Select from the data all lines with the word "during".

————————

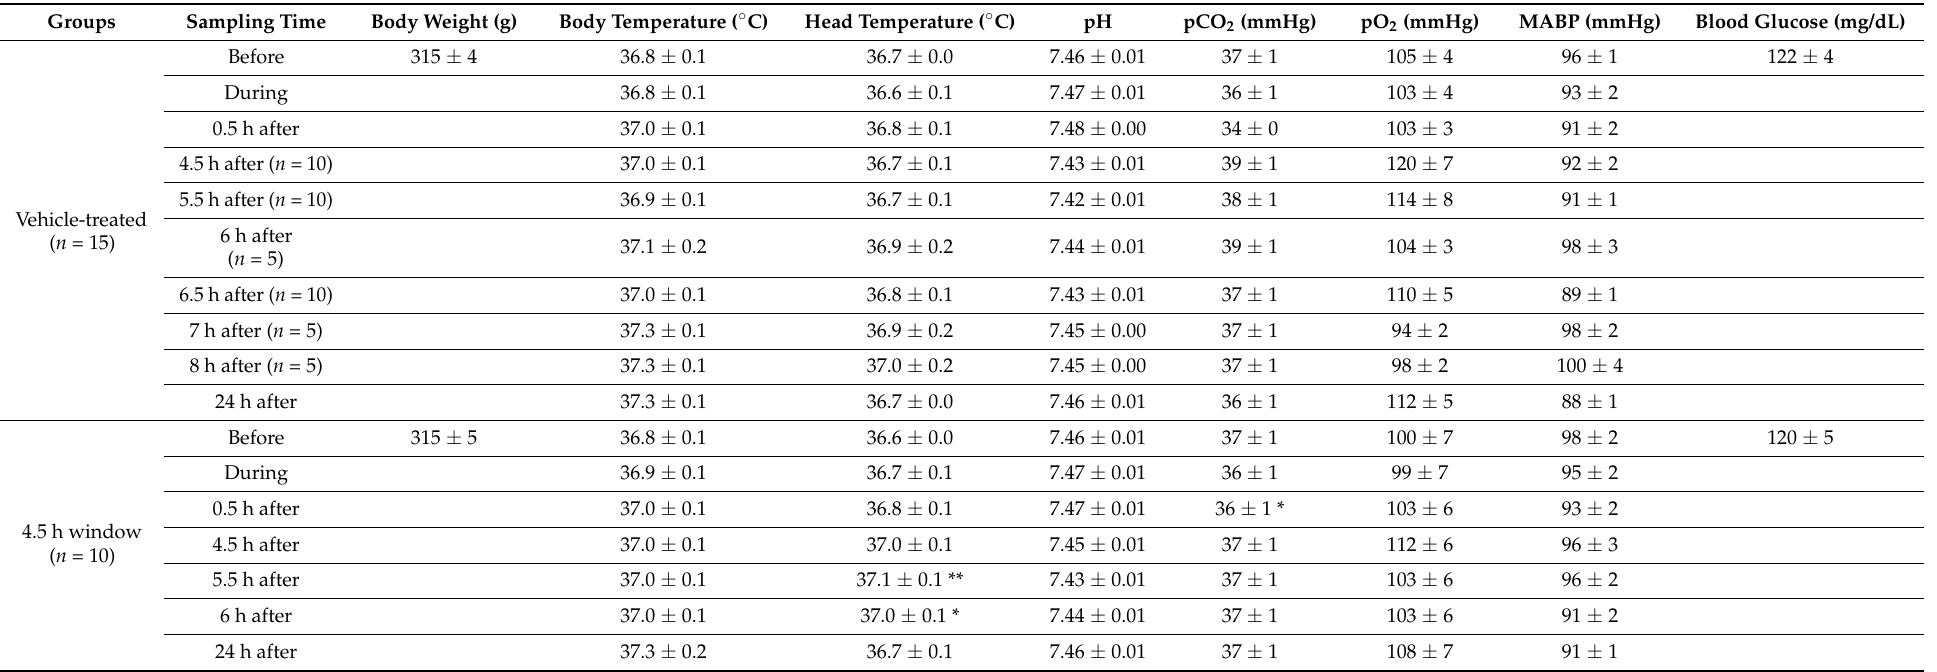
Table 3. Physiological parameters before, during, and after collagenase injection and during vehicle/RMP treatment in male rats employed in the therapeutic window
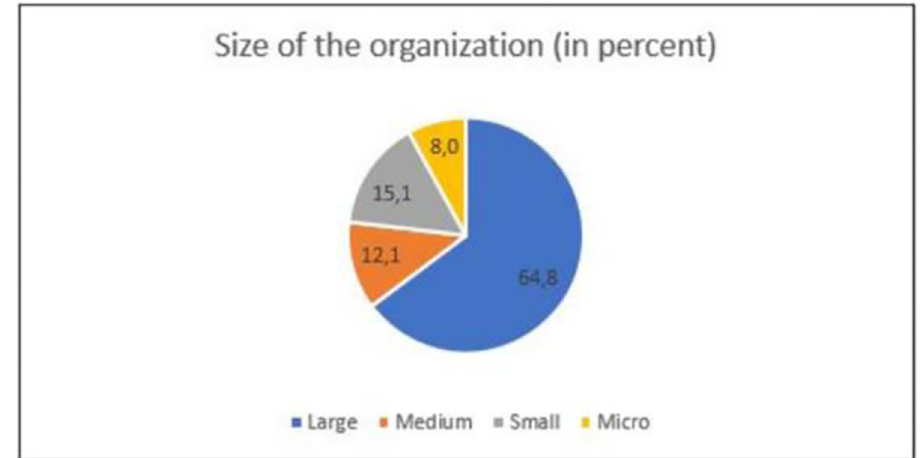
Fig 3. Size of the respondent´s organization. Source: By the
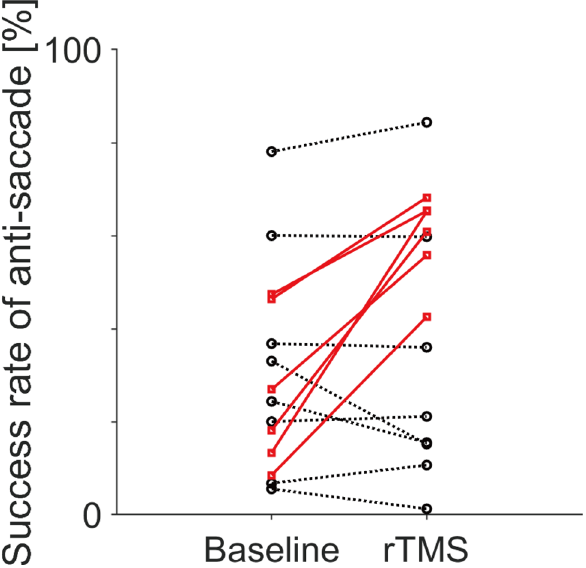
Figure 3. Individual changes in anti-saccade success rates. Baseline and post-rTMS performances are shown on the left and right, respectively. Lines connect data from the same individual. Solid red lines indicate significant improvement in the success rate (binomial test, p < 0.05) while dotted black lines indicate no significant post- rTMS improvements.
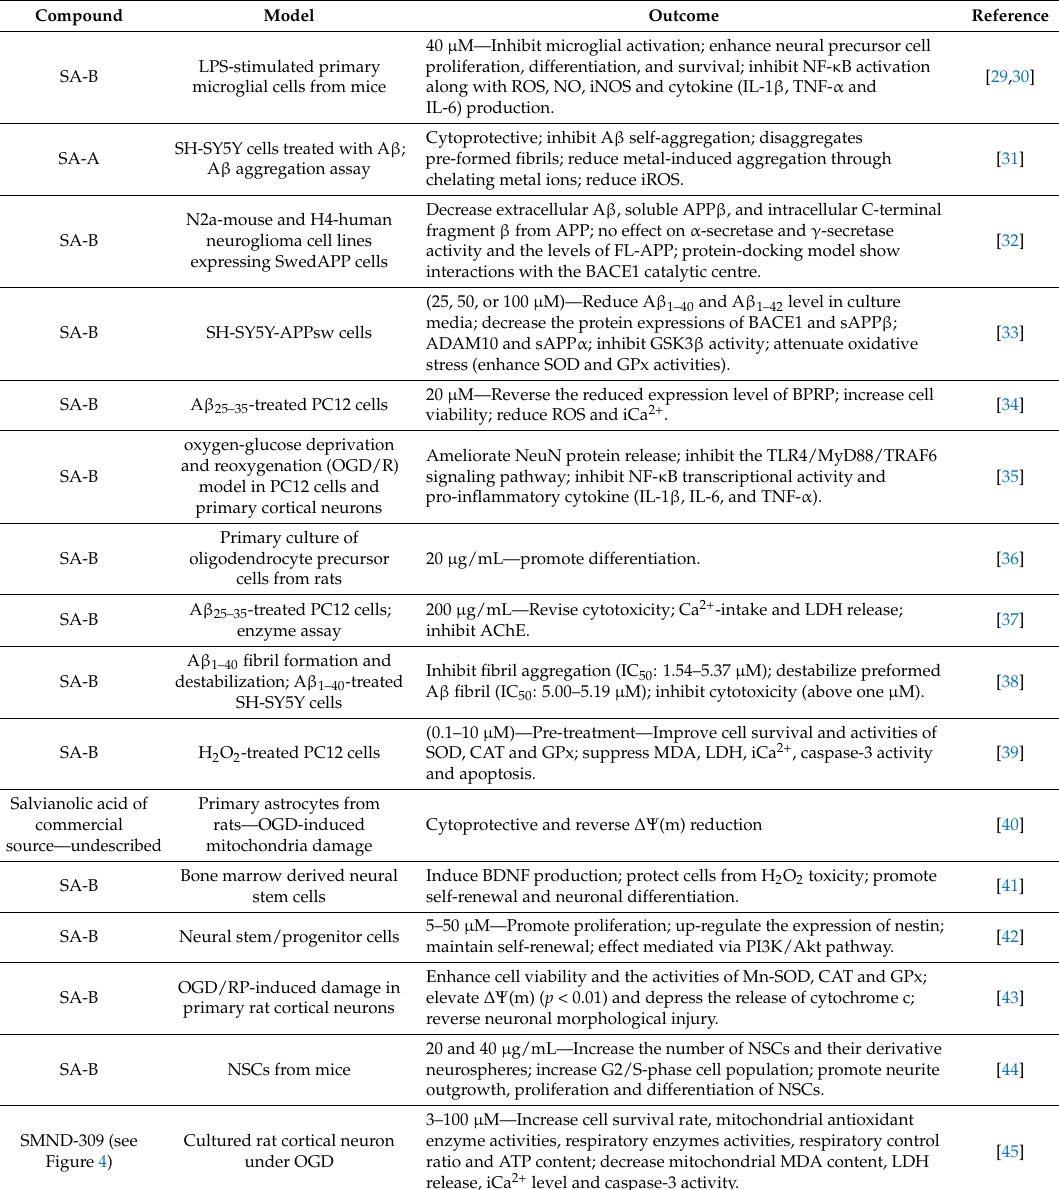
Table 1. In vitro neuroprotective effects of Salvianolic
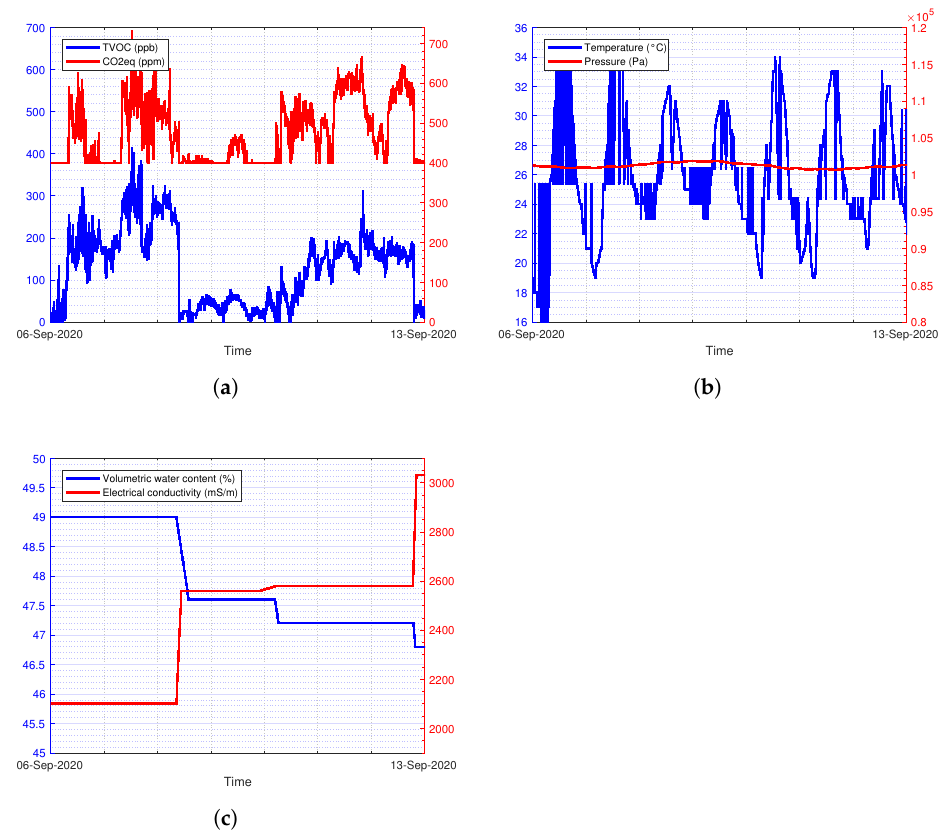
Figure 9. Experimental data waveforms collected from the test field, during the olive farming activity, in a time interval of 1 week: ( a ) TVOC and eCO 2 measured in ppb and ppm, respectively; ( b ) temperature and pressure measured in °C and Pa, respectively; ( c ) volumetric water content (VWC) and electrical conductivity measured in % and mS/m,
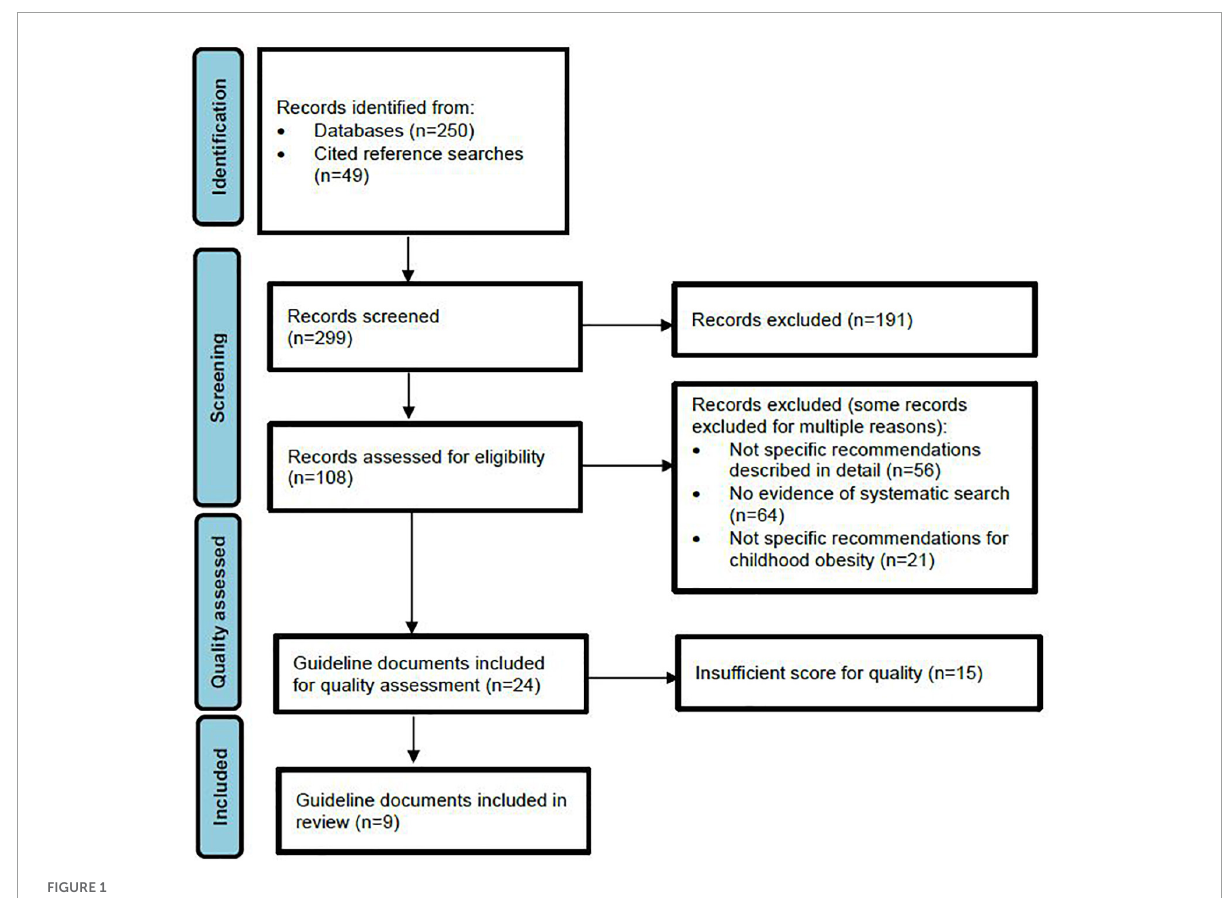
FIGURE1 PRISMA flow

————————

__Task result__:
Table 3. Physiological parameters before, during, and after collagenase injection and during vehicle/RMP treatment in male rats employed in the therapeutic window
Figure 9. Experimental data waveforms collected from the test field, during the olive farming activity, in a time interval of 1 week: ( a ) TVOC and eCO 2 measured in ppb and ppm, respectively; ( b ) temperature and pressure measured in °C and Pa, respectively; ( c ) volumetric water content (VWC) and electrical conductivity measured in % and mS/m,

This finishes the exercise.